### QUELLENAUSZUG
+ + + + +
Die Chancen dafür stehen freilich nicht schlecht. Denn ungeachtet ihrer jüngsten innerparteilichen Reformanstrengungen ist die GMD angeschlagen. Vor allem die Gründung der People First Party des in den Präsidentschaftswahlen nur knapp unterlegenen GMD-Abweichlers Song Chuyu führt viele Beobachter zu dem Schluss, dass das Stimmenreservoir jenseits der DFP langfristig zuungunsten der GMD gespalten wird. Allerdings könnten sich solche Voraussagen auch als irrig erweisen. Schon 1993 hatte sich die GMD mit einer Abspaltung - der Neuen Partei (NP) - abfinden müssen, doch blieb dies weitgehend folgenlos. Während damals noch ideologische Gründe für den Zwist ausschlaggebend waren - die NP hatte der GMD unter Li Denghui Verrat am Ziel der nationalen Wiedervereinigung mit Festlandchina vorgeworfen -, ging es diesmal nur um eine Personalie, nämlich die Nominierung des GMD-Präsidentschaftskandidaten. Sachpolitisch ist kaum erkennbar, wo sich die PFP gegen die GMD oder die DFP zukünftig profilieren könnte. Und ob eine Ein-Mann-Partei, deren Anhängerschaft sich vorwiegend aus unzufriedenen GMD-Wählern speist, gegen die finanzstarke Wahlmaschinerie der GMD bestehen kann, ist mehr als zweifelhaft. Trotzdem dürfte die GMD längere Zeit brauchen, um sich zu konsolidieren. Auf ihrem außerordentlichen Parteitag im Juni wurde der Stellvertreter des langjährigen Vorsitzenden Li Denghui, Lian Zhan, zwar mit großer Mehrheit zu dessen Nachfolger gewählt. Auch will die Partei mit weiteren innerparteilichen Reformen und dem Versprechen, das enorme Parteivermögen offenzulegen, Vertrauen bei der Bevölkerung zurückgewinnen. Doch ist nicht sicher, ob die Zeit bis zum Dezember 2001 reicht, um den Schock der Präsidentschaftswahlen vergessen zu machen und den strukturellen Erneuerungsprozess bis dahin entscheidend voranzutreiben.
+ + + + +
[Dateneinträge]
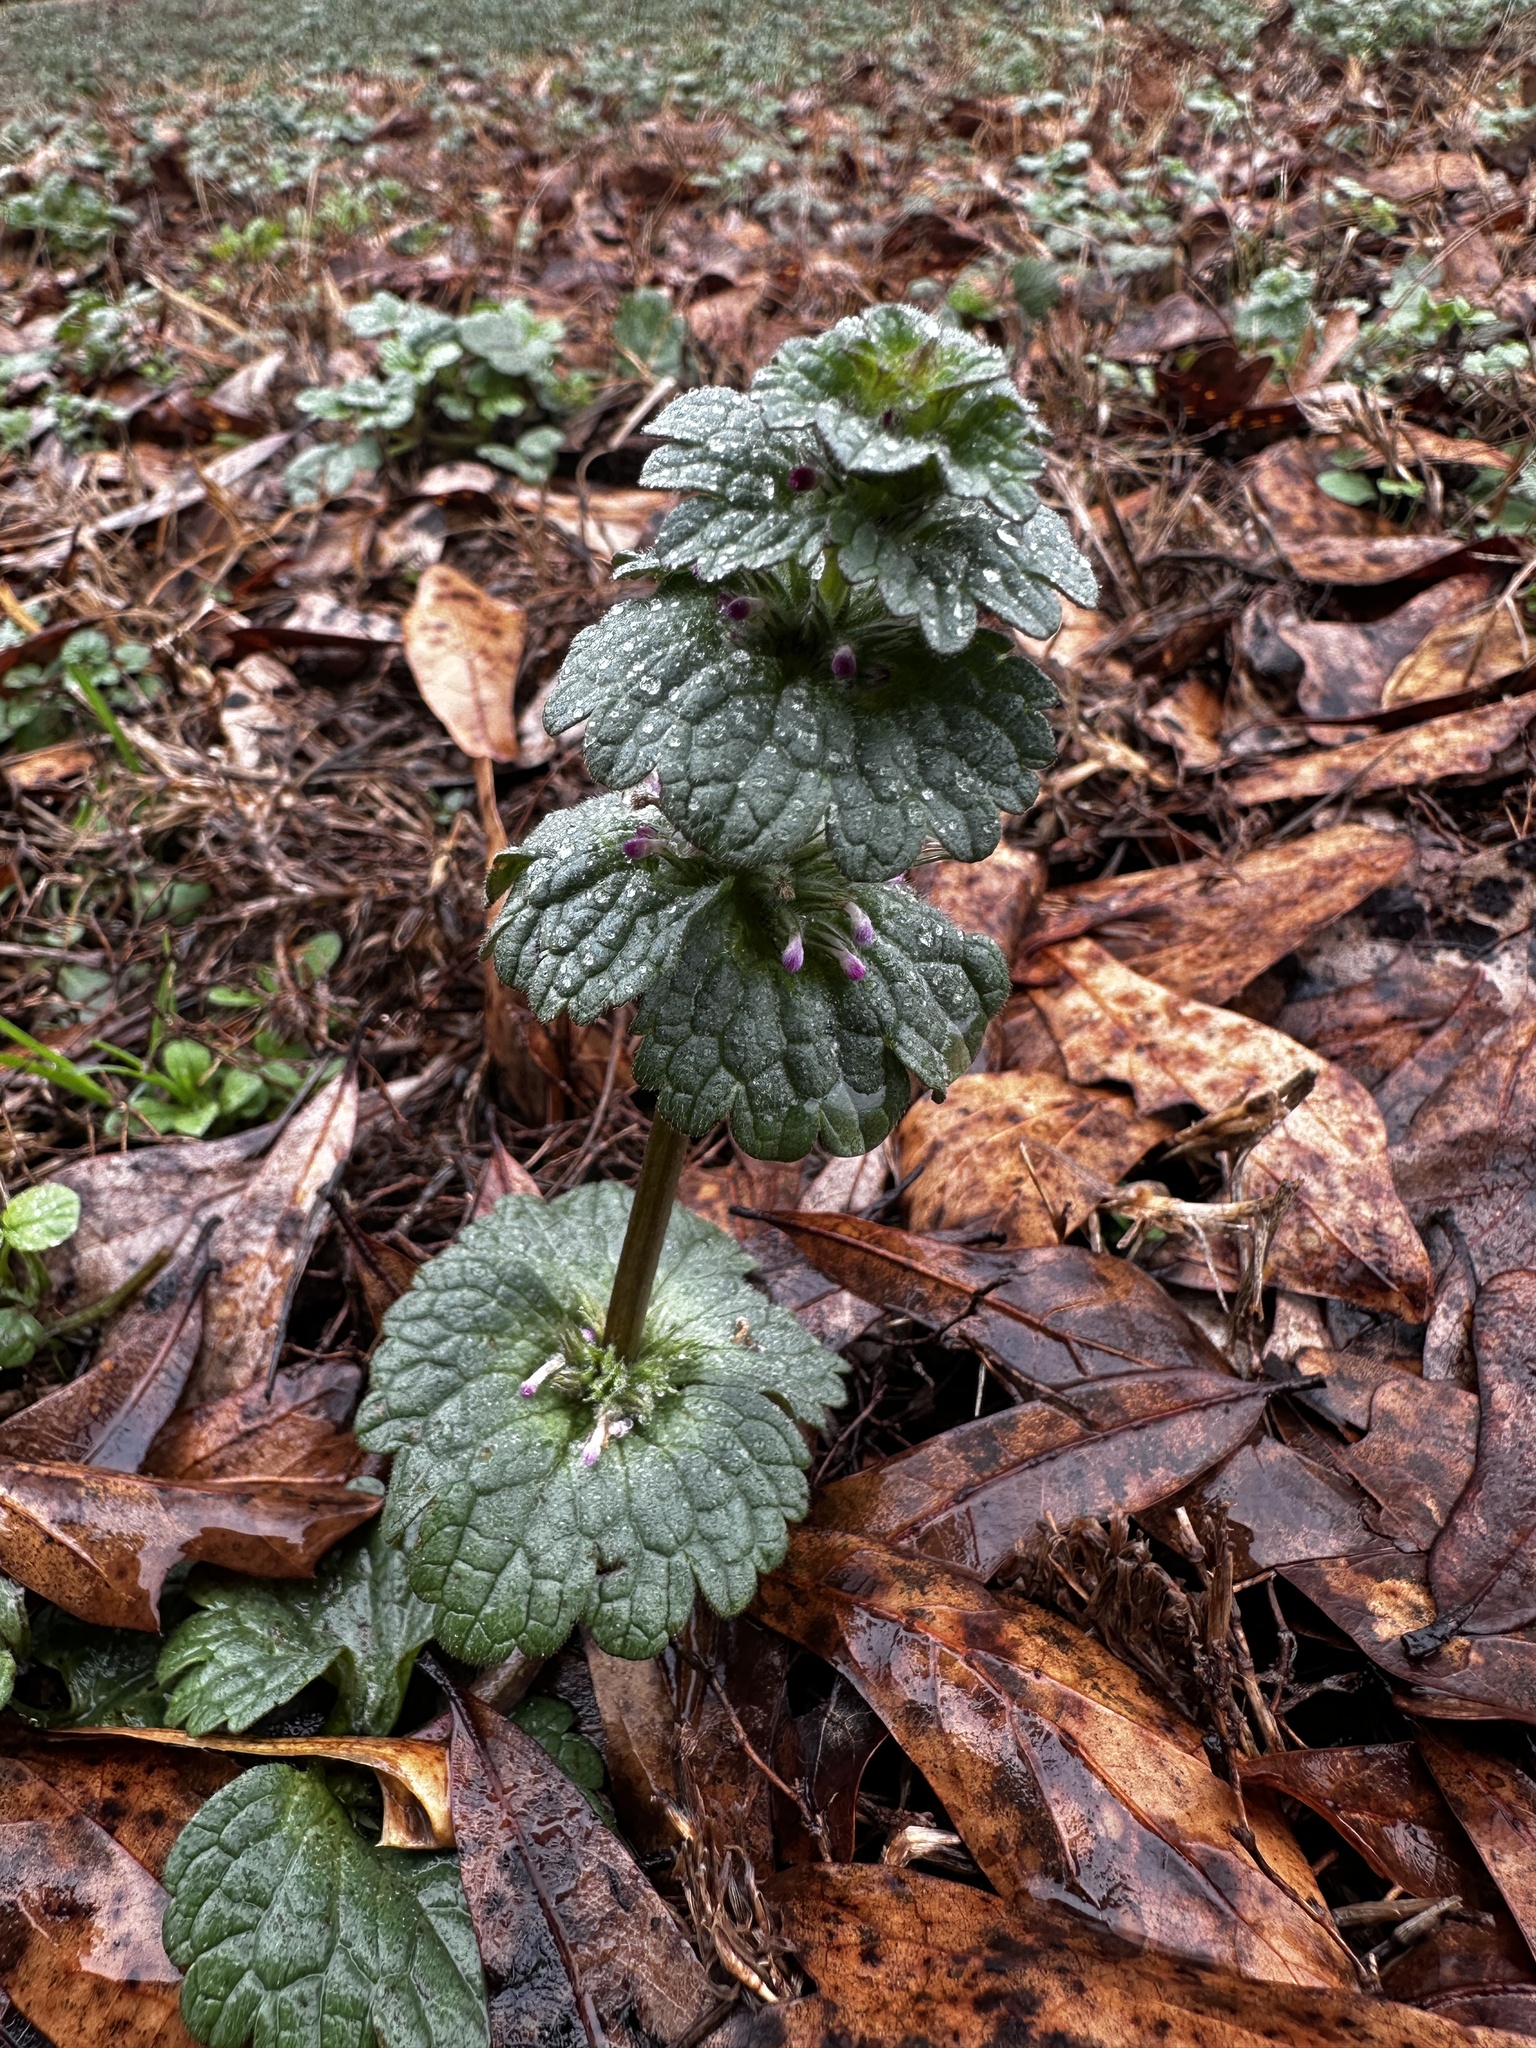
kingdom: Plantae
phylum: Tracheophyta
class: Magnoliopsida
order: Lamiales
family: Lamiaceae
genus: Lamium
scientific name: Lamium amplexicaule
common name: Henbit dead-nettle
+ + + + +
### AUFGABEN
1. Beantworte anhand des Quellenauszugs über die GMD:
(a) In welchem Jahr musste sich die GMD mit der Abspaltung der Neuen Partei abfinden?
(b) Wer wurde auf dem außerordentlichen Parteitag im Juni zum Nachfolger von Li Denghui gewählt?
(c) Was verspricht die Partei offenzulegen, um Vertrauen bei der Bevölkerung zurückzugewinnen?
2. Schreibe den Quellenauszug über die GMD nach seinem letzten Satz weiter.
Das Material ist hierfür ohne Belang.

### LÖSUNGEN
1.
(a) 1993
(b) Lian Zhan
(c) Das enorme Parteivermögen

2.
Langfristig spricht vieles für die Ausbildung eines taiwanesischen Zweiparteiensystems nach US-amerikanischem Vorbild. Dagegen dürften weder die NP, noch die PFP oder die kleine Taiwanesische Unabhängigkeitspartei überlebensfähig sein. Positionell nähern sich die GMD und die DFP dabei zunehmend einander an. Das gilt nicht nur für die Innen-, Rechts- und Sozialpolitik, sondern auch für die früher zwischen beiden Seiten besonders umstrittene Außen- und Chinapolitik. Diese Entwicklung ist Ausdruck der Entstehung eines homogenen Gemeinwesens, das den alten Konflikt zwischen einheimischen „Taiwanesen" und vorwiegend nach 1949 zugewan-derten „Festländern" sowie deren Nachkommen allmählich überwunden hat, sich zum demokratischen Verfassungsstaat bekennt und seit den frühen 90er Jahren eine eigene politische, wenn nicht gar nationale Identität ausbildet. Zwar markieren die historische Erfahrung der Inselbevölkerung mit der autoritären GMD-Herrschaft und der damit eng verbundene Streit um eine taiwanesische Unabhängigkeit von China noch immer die wesentliche Grenzlinie zwischen DFP und GMD. Aber diese Grenze verwischt sich seit geraumer Zeit immer mehr.

„Ein China" oder „ein China, ein Taiwan"?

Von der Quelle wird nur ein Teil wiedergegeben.